Glycoprotein K specified by herpes simplex virus type 1 is expressed on virions as a Golgi complex-dependent glycosylated species and functions in virion entry

Abstract

To facilitate detection of glycoprotein K (gK) specified by herpes simplex virus, a 12-amino-acid epitope tag was inserted within gK domain III. Recombinant virus gKprotC-DIII, expressing the tagged gK, was isolated. This virus formed wild-type plaques and replicated as efficiently as the wild-type KOS virus in Vero cells. Anti-protein C MAb detected high-mannose and Golgi complex-dependent glycosylated gK within cells as well as on purified virions. The gK-null virus DeltagK (gK(-/-)) entered Vero cells substantially more slowly than the wild-type KOS (gK(+/+)), while DeltagK virus grown in complementing VK302 cells (gK(-/+)) entered with entry kinetics similar to those of the KOS virus.

FIG. 1

Construction of recombinant virus gKprotC-DIII, specifying gK containing a protein C epitope tag. (A) The top line represents the prototypic arrangement of the HSV-1 genome with the unique long (U_L) and unique short (U_S) regions flanked by the terminal repeat (TR) and internal repeat (IR) regions. (B) Shown below is the region of the mutant virus HSV-1 d27-1 genome (between map units 0.7 and 0.8) containing the UL52, UL53, and the partially deleted UL54 open reading frames (shaded and boxed regions of the UL54 gene pointed to by an arrow) with relevant restriction endonuclease sites. (C) Plasmid construct, pTF9301, containing the recombinant gK-protC gene and flanking UL52 and UL54 sequences used to generate recombinant virus gKprotC-DIII. (D) Schematic model of the predicted secondary structure of gK (10).

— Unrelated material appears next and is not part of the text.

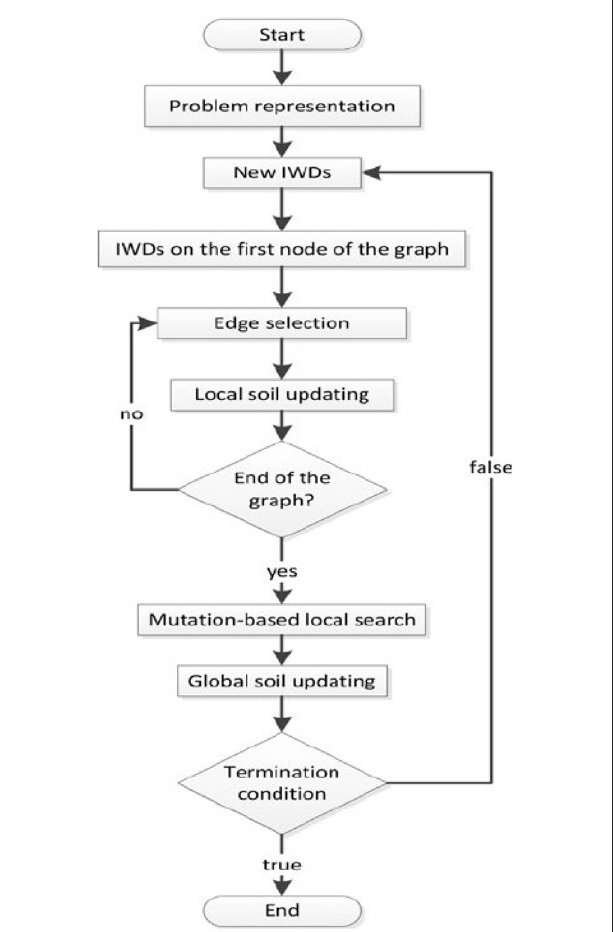
FIGURE 3 | The graph shows the programming of the Water Drop (WD) optimization (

The predicted putative hydrophobic domains (hpd) of gK that transverse the membrane are shown embedded within the membrane. The arrow points to the site of the protC epitope tag insertion. The primary structure of the epitope tag is shown. Known syncytial mutations are denoted by asterisks.

FIG. 2

Comparison of plaque morphology and replication characteristics of gKprotC-DIII and KOS viruses. Comparison of virus plaque morphologies formed on Vero cells at 48 h postinfection. (A) KOS. (B) gKprotC-DIII. (C) Time-dependent kinetics of infectious virus production after infection of Vero cells at an MOI of 5 and incubation at 37°C. The graph depicts one of three separate experiments with similar results. Each separate experiment was repeated in triplicate to obtain standard deviations.

FIG. 3

Characterization of synthesis and processing of protC-tagged gK specified by gKprotC-DIII. Immunoblots of gKprotC-DIII- (lanes 1 to 3) and KOS (lanes 4 to 6)-infected cell extracts reacted with either anti-protC MAb HPC-4 (A) or anti-gD MAb 1103 (B). Cellular extracts were treated with Endo-H (lanes 2 and 5), PNGase-F (lanes 3 and 6), or mock treated (lanes 1 and 4). (C) Cellular extracts obtained from Vero cells infected with gKprotC-DIII in the presence (lanes 2 and 4) or absence (lanes 1 and 3) of TM were probed with either anti-protC MAb (lanes 1 and 2) or anti-gD MAb (lanes 3 and 4).

FIG. 4

Detection and characterization of protC-tagged gK expressed on purified virions. Immunoblots of gKprotC-DIII (lanes 1 to 3) or KOS (lanes 4 to 6) purified virion preparations reacted with anti-protC MAb HPC-4 (A), anti-gD MAb 1103 (B), and anti-ICP27 MAb 1113 (C). Purified virion preparations were treated with Endo-H (lanes 2 and 5), PNGase-F (lanes 3 and 6), or mock treated (lanes 1 and 4). (D) Cellular extracts from Vero cells infected with either gKprotC-DIII (lanes 1 to 3) or KOS (lanes 4 to 6) were reacted with anti-ICP27 MAb. Cellular extracts were treated with Endo-H (lanes 2 and 5), PNGase-F (lanes 3 and 6), or mock treated (lanes 1 and 4).

FIG. 5

Penetration kinetics of KOS and ΔgK viruses into VK302 (Vero) cells. The penetration kinetics of KOS virus grown on Vero cells and ΔgK virus grown on either Vero or VK302 cells were obtained by determining the percentage of PFU surviving low-pH treatment relative to PBS-treated controls at different times postadsorption. Mean values and standard deviations of three independent experiments are shown.